Developing lateral flow COVID-19 assays isn’t without a few pressing technical challenges that the diagnostics team  is currently addressing. Sensitivity is a key parameter for reliable and accurate detection. “We obviously want the tests to be highly sensitive. So, we’re developing our antigen detection test using europium particles that are tenfold more sensitive than latex or colloidal particles,” explains O’Brien. “They can provide quantitative results as opposed to a qualitative result.” 

“In developing our COVID-19 detection test, there currently isn’t a reference or a benchmark to measure test performance against due to the unprecedented nature of the viral infection,” continues O’Brien. “Another challenge for the antigen detection test is sample preparation from a swab that requires a specially formulated buffer. These could contain denaturing agents. So, while trying to detect a protein of interest in the lateral flow test, the buffers can inadvertently degrade or destroy the proteins during sample preparation.” The team is currently testing and optimizing the necessary steps involved in resolving sample preparation challenges.

The time of collection of the sample is an important factor due to the nature of COVID-19 infection. Between day 7 and day 10 of the infection, viral proteins start to decrease, slipping below the detectable limit. Simultaneously, the immune response has started to ramp up but may not yet be at a detectable level. “If the patient doesn't have an active infection, there may be insufficient viral load in the sample, resulting in false negatives,” explains Hannigan.  

Future outlooks

The characteristic nature of COVID-19 infection cannot be altered but the scientists hope that by collaborating with companies and research groups worldwide and gaining deeper insights into the infection and the virus itself, it’s possible to make better decisions about diagnostics. “It's great to see the scientific community coming together in this effort against COVID-19,” says O’Brien. In developing a diagnostic test using nasal pharyngeal swab samples, the team is also exploring possibilities to obtain the necessary biosafety facility upgrades.

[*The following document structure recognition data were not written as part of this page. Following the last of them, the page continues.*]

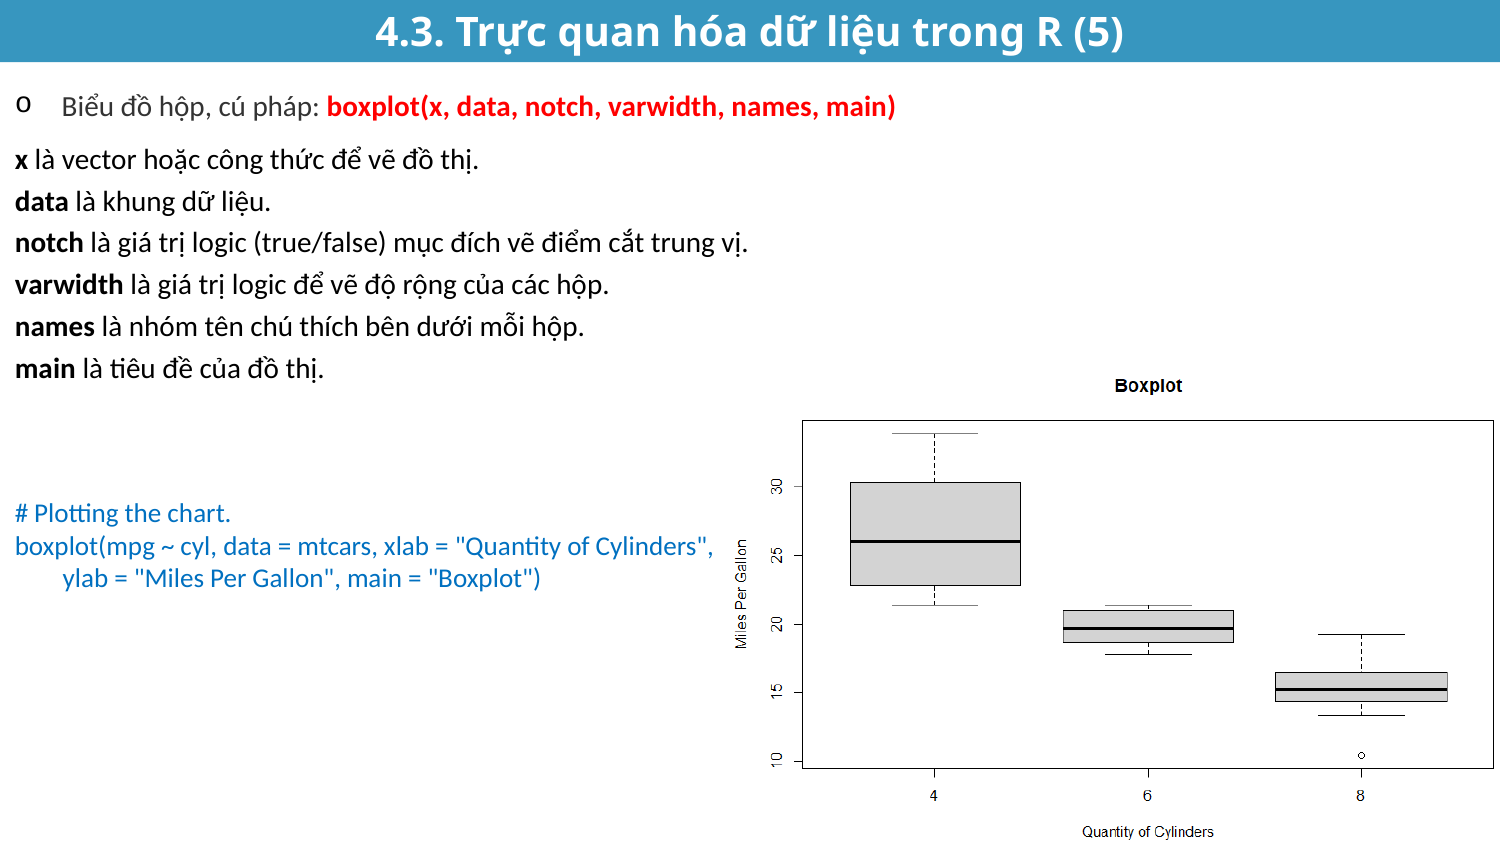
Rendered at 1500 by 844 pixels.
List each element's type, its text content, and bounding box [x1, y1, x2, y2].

text_box x là vector hoặc công thức để vẽ đồ thị. data là khung dữ liệu. notch là giá trị logic (true/false) mục đích vẽ điểm cắt trung vị. varwidth là giá trị logic để vẽ độ rộng của các hộp. names là nhóm tên chú thích bên dưới mỗi hộp. main là tiêu đề của đồ thị. [0, 125, 1500, 392]
text_box # Plotting the chart. boxplot(mpg ~ cyl, data = mtcars, xlab = "Quantity of Cylinders", ylab = "Miles Per Gallon", main = "Boxplot") [0, 488, 732, 601]
text_box 4.3. Trực quan hóa dữ liệu trong R (5) [0, 0, 1500, 63]
text_box Biểu đồ hộp, cú pháp: boxplot(x, data, notch, varwidth, names, main) [0, 62, 1440, 125]
picture [732, 366, 1500, 844]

Developing an assay that can directly serve the clinical community during the pandemic has far-reaching potential. “I hope that our research will allow our customers to use the critical raw materials and reagents that we supply in the manufacturing of their test kits, which will enable faster, more reliable diagnosis of COVID-19,” says Hannigan. 

“This is something that I feel very fortunate to be involved in,” shares O’Brien. “It’s wonderful to be able to contribute towards COVID-19 testing.”